Quel genitore potremmo esserlo tutti e lo siamo quando ad esempio lasciamo i nostri figli a scuola dicendo loro “Fai il bravo mi raccomando”, e non “Sii te stesso e ascolta ciò che si muove dentro di te
Emily Mignanelli
«I figli – prosegue- hanno bisogno di un amore incondizionato, di un accompagnamento nel riconoscimento delle emozioni, di un allenamento alla frustrazione che non mette mai in dubbio la propria personalità. Il successo è un inciampo e conseguenza naturale della realizzazione di sé, non può mai essere obiettivo tout court o diverrebbe una tragedia annunciata della percezione di sè, della dispersione delle intime connessioni con se stessi.
Forse è quello che potrebbe essere successo a Riccardo Faggin, morto pochi giorni fa in un incidente stradale alla vigilia della laurea in infermerie, inesistente. Lui, osserva Mignanelli, «accelera fino a schiantarsi perché non sa più come uscirne dal grande palinsesto delle menzogne raccontate a genitori e parenti. La madre dice “Dovevamo ascoltarlo di più” ed è vero, ma non sempre basta ascoltare se non abbiamo prima creato le condizioni per una libera manifestazione di se stessi. Riccardo aveva lanciato segnali e ora i puntini i genitori li uniscono, ma non poteva parlare di più se sentiva che l’immagine che doveva fornire era quella del risultato, del portare a casa un voto o un piccolo successo per ottenere un sorriso, un “sono orgoglioso di te”. Non conosco i dettagli della loro storia, ma anche questa è una storia che potrebbe essere quella chiunque, di Giulio, Paola, Sabrina, ecc..

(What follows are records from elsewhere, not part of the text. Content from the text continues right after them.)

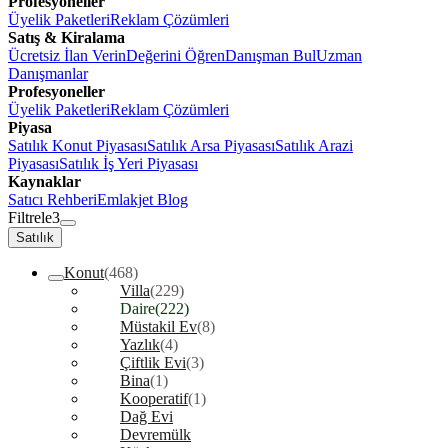
Profesyoneller
Üyelik Paketleri
Reklam Çözümleri
Satış & Kiralama
Ücretsiz İlan Verin
Değerini Öğren
Danışman Bul
Uzman
Danışmanlar
Profesyoneller
Üyelik Paketleri
Reklam Çözümleri
Piyasa
Satılık Konut Piyasası
Satılık Arsa Piyasası
Satılık Arazi
Piyasası
Satılık İş Yeri Piyasası
Kaynaklar
Satıcı Rehberi
Emlakjet Blog
Filtrele
3
Satılık
Konut
(468)
Villa
(229)
Daire
(222)
Müstakil Ev
(8)
Yazlık
(4)
Çiftlik Evi
(3)
Bina
(1)
Kooperatif
(1)
Dağ Evi
Devremülk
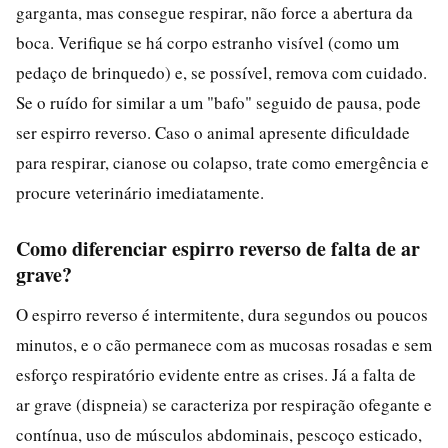
garganta, mas consegue respirar, não force a abertura da
boca. Verifique se há corpo estranho visível (como um
pedaço de brinquedo) e, se possível, remova com cuidado.
Se o ruído for similar a um "bafo" seguido de pausa, pode
ser espirro reverso. Caso o animal apresente dificuldade
para respirar, cianose ou colapso, trate como emergência e
procure veterinário imediatamente.
Como diferenciar espirro reverso de falta de ar
grave?
O espirro reverso é intermitente, dura segundos ou poucos
minutos, e o cão permanece com as mucosas rosadas e sem
esforço respiratório evidente entre as crises. Já a falta de
ar grave (dispneia) se caracteriza por respiração ofegante e
contínua, uso de músculos abdominais, pescoço esticado,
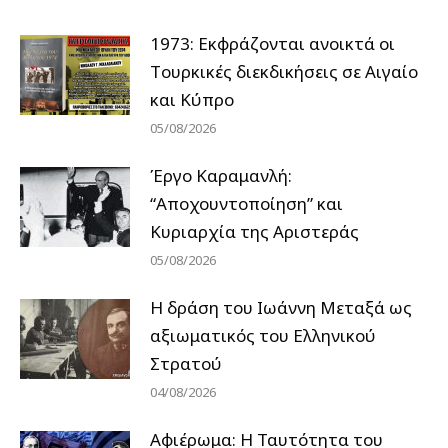
1973: Εκφράζονται ανοικτά οι
Tουρκικές διεκδικήσεις σε Αιγαίο
και Κύπρο
05/08/2026
Έργο Καραμανλή:
“Αποχουντοποίηση” και
Κυριαρχία της Αριστεράς
05/08/2026
H δράση του Ιωάννη Μεταξά ως
αξιωματικός του Ελληνικού
Στρατού
04/08/2026
Αφιέρωμα: Η Ταυτότητα του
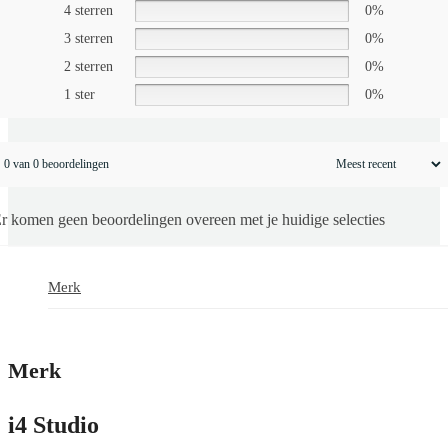
4 sterren
0%
3 sterren
0%
2 sterren
0%
1 ster
0%
0 van 0 beoordelingen
r komen geen beoordelingen overeen met je huidige selecties
Merk
Merk
i4 Studio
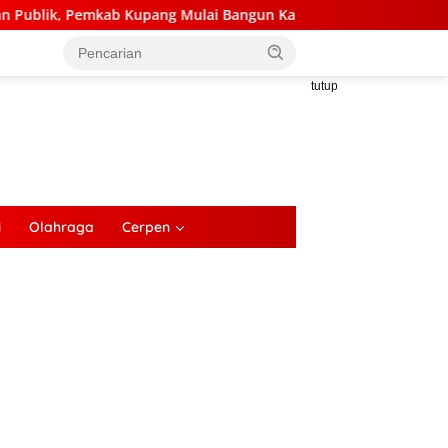
ulai Bangun Kantor Camat Kupang Barat dan Amarasi Barat
tutup
i
Olahraga
Cerpen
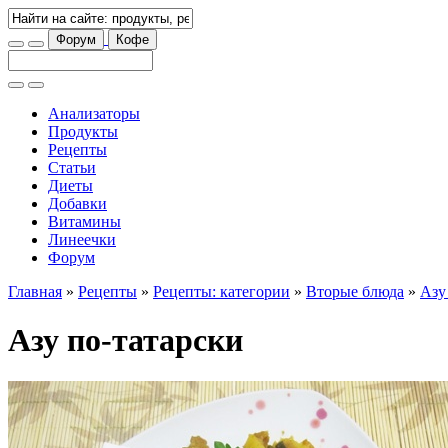
Форум
Кофе
Анализаторы
Продукты
Рецепты
Статьи
Диеты
Добавки
Витамины
Линеечки
Форум
Главная
»
Рецепты
»
Рецепты: категории
»
Вторые блюда
»
Азу
Азу по-татарски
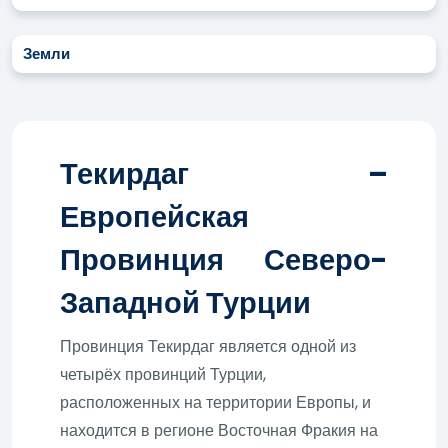
Земли
Текирдаг –
Европейская
Провинция Северо-
Западной Турции
Провинция Текирдаг является одной из
четырёх провинций Турции,
расположенных на территории Европы, и
находится в регионе Восточная Фракия на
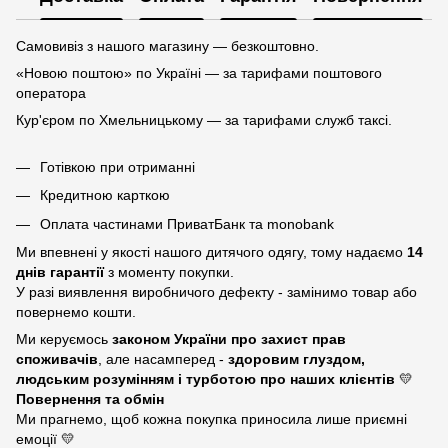
Самовивіз з нашого магазину — безкоштовно.
«Новою поштою» по Україні — за тарифами поштового
оператора
Кур'єром по Хмельницькому — за тарифами служб таксі.
Готівкою при отриманні
Кредитною карткою
Оплата частинами ПриватБанк та monobank
Ми впевнені у якості нашого дитячого одягу, тому надаємо
14
днів гарантії
з моменту покупки.
У разі виявлення виробничого дефекту - замінимо товар або
повернемо кошти.
Ми керуємось
законом України про захист прав
споживачів
, але насамперед -
здоровим глуздом,
людським розумінням і турботою про наших клієнтів
💛
Повернення та обмін
Ми прагнемо, щоб кожна покупка приносила лише приємні
емоції 💛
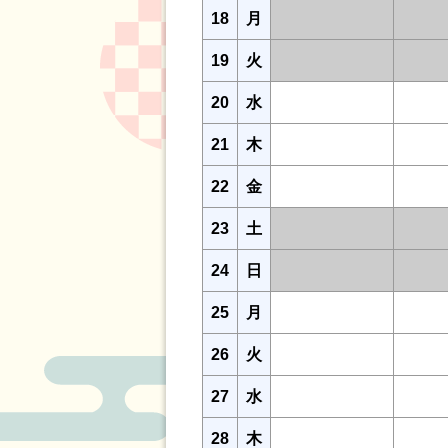
18
月
19
火
20
水
21
木
22
金
23
土
24
日
25
月
26
火
27
水
28
木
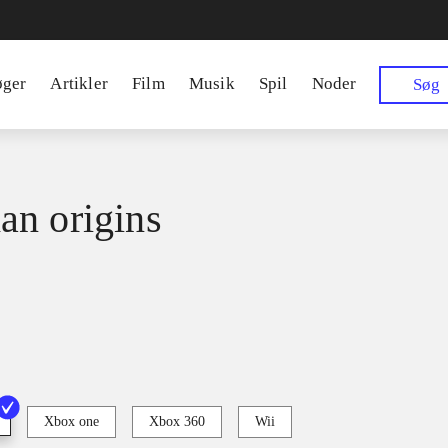
øger
Artikler
Film
Musik
Spil
Noder
Søg
n origins
Xbox one
Xbox 360
Wii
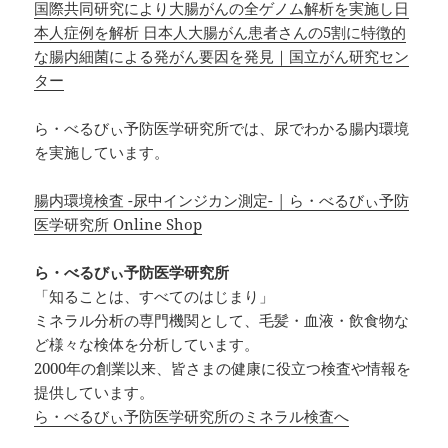
国際共同研究により大腸がんの全ゲノム解析を実施し日
本人症例を解析 日本人大腸がん患者さんの5割に特徴的
な腸内細菌による発がん要因を発見｜国立がん研究セン
ター
ら・べるびぃ予防医学研究所では、尿でわかる腸内環境
を実施しています。
腸内環境検査 -尿中インジカン測定- | ら・べるびぃ予防
医学研究所 Online Shop
ら・べるびぃ予防医学研究所
「知ることは、すべてのはじまり」
ミネラル分析の専門機関として、毛髪・血液・飲食物な
ど様々な検体を分析しています。
2000年の創業以来、皆さまの健康に役立つ検査や情報を
提供しています。
ら・べるびぃ予防医学研究所のミネラル検査へ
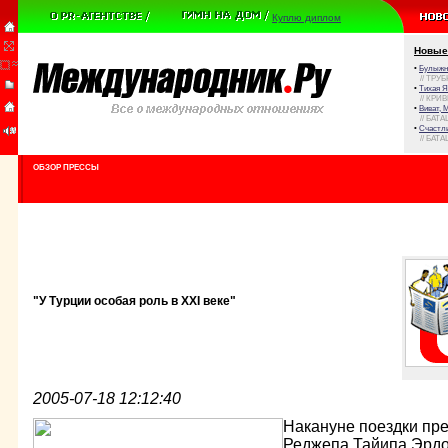
Куплю диплом
Новые
•
Булыжни
// ТРУ
•
Тихая Я
// КРИ
•
Виват, 
// БАТА
•
Счастли
// БАТА
ОБЗОР ПРЕССЫ
"У Турции особая роль в XXI веке"
2005-07-18 12:12:40
Накануне поездки пр
Реджепа Тайипа Эрдо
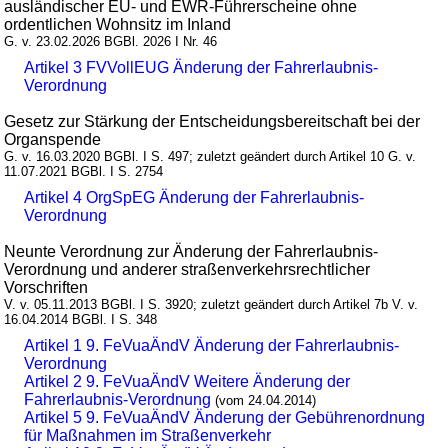
ausländischer EU- und EWR-Führerscheine ohne
ordentlichen Wohnsitz im Inland
G. v. 23.02.2026 BGBl. 2026 I Nr. 46
Artikel 3 FVVollEUG Änderung der Fahrerlaubnis-
Verordnung
Gesetz zur Stärkung der Entscheidungsbereitschaft bei der
Organspende
G. v. 16.03.2020 BGBl. I S. 497; zuletzt geändert durch Artikel 10 G. v.
11.07.2021 BGBl. I S. 2754
Artikel 4 OrgSpEG Änderung der Fahrerlaubnis-
Verordnung
Neunte Verordnung zur Änderung der Fahrerlaubnis-
Verordnung und anderer straßenverkehrsrechtlicher
Vorschriften
V. v. 05.11.2013 BGBl. I S. 3920; zuletzt geändert durch Artikel 7b V. v.
16.04.2014 BGBl. I S. 348
Artikel 1 9. FeVuaÄndV Änderung der Fahrerlaubnis-
Verordnung
Artikel 2 9. FeVuaÄndV Weitere Änderung der
Fahrerlaubnis-Verordnung
(vom 24.04.2014)
Artikel 5 9. FeVuaÄndV Änderung der Gebührenordnung
für Maßnahmen im Straßenverkehr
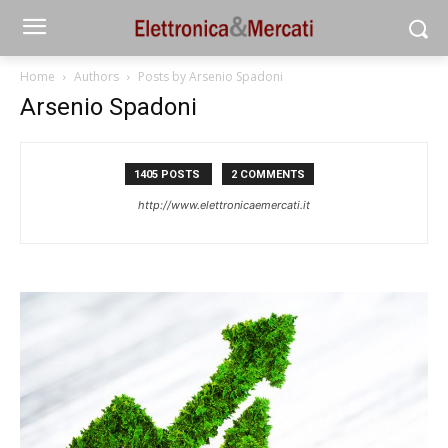
Home
Authors
Posts by Arsenio Spadoni
Arsenio Spadoni
1405 POSTS
2 COMMENTS
http://www.elettronicaemercati.it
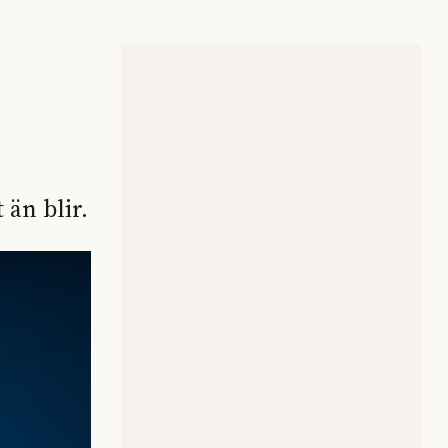
 än blir.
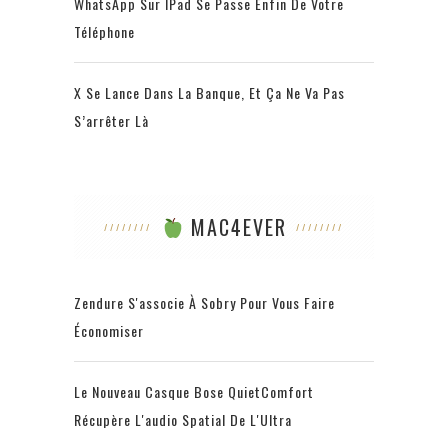
WhatsApp Sur IPad Se Passe Enfin De Votre
Téléphone
X Se Lance Dans La Banque, Et Ça Ne Va Pas
S’arrêter Là
MAC4EVER
Zendure S'associe À Sobry Pour Vous Faire
Économiser
Le Nouveau Casque Bose QuietComfort
Récupère L'audio Spatial De L'Ultra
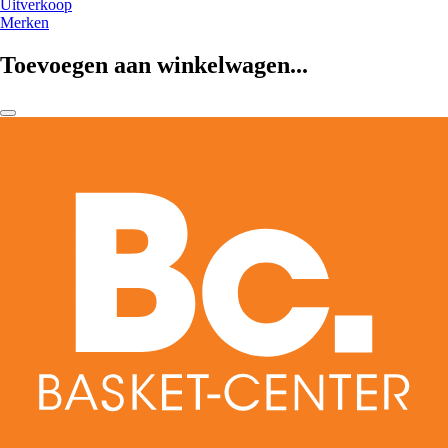
Uitverkoop
Merken
Toevoegen aan winkelwagen...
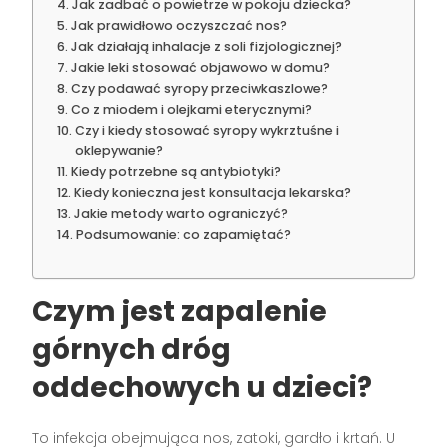
Jak zadbać o powietrze w pokoju dziecka?
Jak prawidłowo oczyszczać nos?
Jak działają inhalacje z soli fizjologicznej?
Jakie leki stosować objawowo w domu?
Czy podawać syropy przeciwkaszlowe?
Co z miodem i olejkami eterycznymi?
Czy i kiedy stosować syropy wykrztuśne i
oklepywanie?
Kiedy potrzebne są antybiotyki?
Kiedy konieczna jest konsultacja lekarska?
Jakie metody warto ograniczyć?
Podsumowanie: co zapamiętać?
Czym jest zapalenie
górnych dróg
oddechowych u dzieci?
To infekcja obejmująca nos, zatoki, gardło i krtań. U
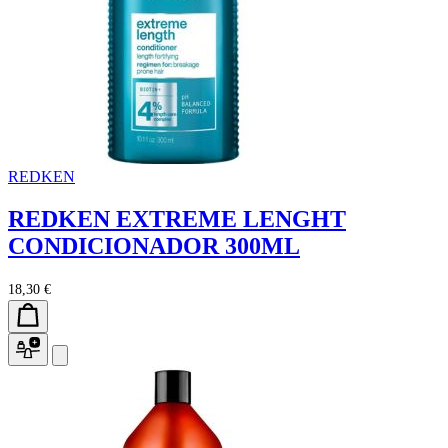
REDKEN
REDKEN EXTREME LENGHT
CONDICIONADOR 300ML
18,30 €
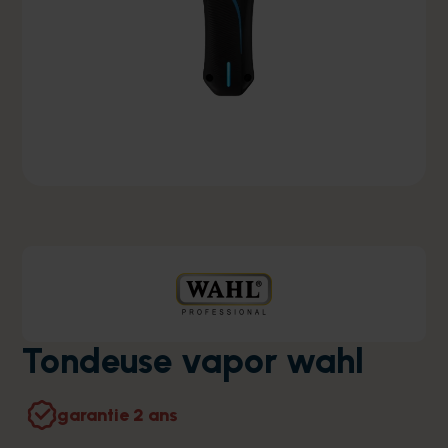
Tondeuse vapor wahl
garantie 2 ans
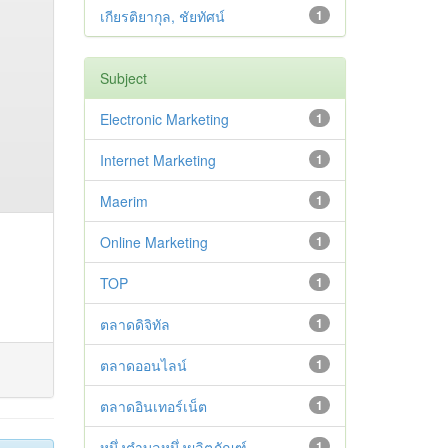
เกียรติยากุล, ชัยทัศน์
1
Subject
Electronic Marketing
1
Internet Marketing
1
Maerim
1
Online Marketing
1
TOP
1
ตลาดดิจิทัล
1
ตลาดออนไลน์
1
ตลาดอินเทอร์เน็ต
1
หนึ่งตำบลหนึ่งผลิตภัณฑ์
1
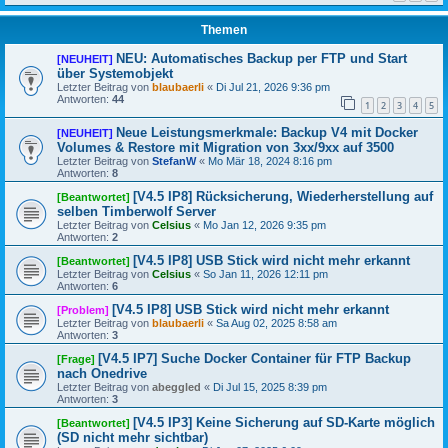
Themen
NEU: Automatisches Backup per FTP und Start
[NEUHEIT]
über Systemobjekt
Letzter Beitrag von
blaubaerli
«
Di Jul 21, 2026 9:36 pm
Antworten:
44
1
2
3
4
5
Neue Leistungsmerkmale: Backup V4 mit Docker
[NEUHEIT]
Volumes & Restore mit Migration von 3xx/9xx auf 3500
Letzter Beitrag von
StefanW
«
Mo Mär 18, 2024 8:16 pm
Antworten:
8
[V4.5 IP8] Rücksicherung, Wiederherstellung auf
[Beantwortet]
selben Timberwolf Server
Letzter Beitrag von
Celsius
«
Mo Jan 12, 2026 9:35 pm
Antworten:
2
[V4.5 IP8] USB Stick wird nicht mehr erkannt
[Beantwortet]
Letzter Beitrag von
Celsius
«
So Jan 11, 2026 12:11 pm
Antworten:
6
[V4.5 IP8] USB Stick wird nicht mehr erkannt
[Problem]
Letzter Beitrag von
blaubaerli
«
Sa Aug 02, 2025 8:58 am
Antworten:
3
[V4.5 IP7] Suche Docker Container für FTP Backup
[Frage]
nach Onedrive
Letzter Beitrag von
abeggled
«
Di Jul 15, 2025 8:39 pm
Antworten:
3
[V4.5 IP3] Keine Sicherung auf SD-Karte möglich
[Beantwortet]
(SD nicht mehr sichtbar)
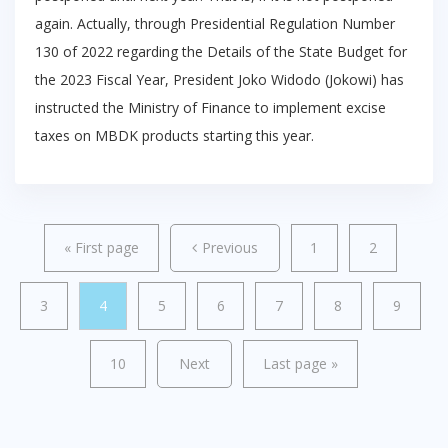
again. Actually, through Presidential Regulation Number
130 of 2022 regarding the Details of the State Budget for
the 2023 Fiscal Year, President Joko Widodo (Jokowi) has
instructed the Ministry of Finance to implement excise
taxes on MBDK products starting this year.
«
First page
Previous
1
2
3
4
5
6
7
8
9
10
Next
Last page
»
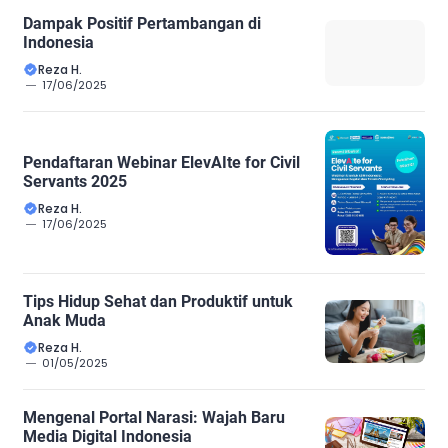
Dampak Positif Pertambangan di
Indonesia
Reza H.
17/06/2025
Pendaftaran Webinar ElevAIte for Civil
Servants 2025
Reza H.
17/06/2025
Tips Hidup Sehat dan Produktif untuk
Anak Muda
Reza H.
01/05/2025
Mengenal Portal Narasi: Wajah Baru
Media Digital Indonesia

Talvolta, aggiunge ancora la pedagogista, «la paura di non essere più bravo è direttamente collegata alla paura di non essere amato e quindi di non sopravvivere».
«Provate a farvi un giro sul libro “iI dramma del bambino dotato e la ricerca del vero sé”, (Bollati Boringhieri), due pagine al giorno non di più. Alice Miller spiega nei dettagli quali possono essere le conseguenze dell’esser stato dei bravi bambini, ovvero dei bambini estremamente sensibili che sono accorsi in soccorso delle fragilità dei genitori. Sacrificandosi sull’altare dell’amore hanno smarrito se stessi. Contateli i bravi che dite ogni giorno ai vostri figli, poi contate i bravi che ricercate per voi».
Contateli i bravi che dite ogni giorno ai vostri figli, poi contate i bravi che ricercate per voi
Emily Mignanelli
Già… ma allora che fare?
«Semplice, iniziate a cambiare», conclude Mignanelli. «Ogni volta che state per dire un bravo pensate per cosa lo state dicendo e verbalizzate il processo mentale completo che avete fatto.
Alcuni esempi:
– Giulia vi porta a far vedere un disegno, invece di lodarla provate a dire “Sembra che tu ti sia divertita moltissimo, è così?”
– Se il bravo vi sta uscendo per un nuovo progresso del bambino provate a nominarlo e esprimere la vostra vicinanza, es: Luca ha appena fatto una capriola dopo tanto che ci provava, potete dirle “Che bello che sei riuscito a fare una capriola dopo così tanto esercizio devi essere orgoglioso di te stesso!”;
– la mattina quando lo portate a scuola, invece di dirgli “fai il bravo oggi”, provate a dire “spero che tu trascorra una splendida giornata. Sii te stesso".
Mi raccomando non confondete il riconoscimento e il bisogno di esser visti con la gratificazione dell’adulto.
E’ molto semplice condurre un bambino dove vogliamo noi, è difficilissimo riportare un adulto smarrito da dove tutto era partito».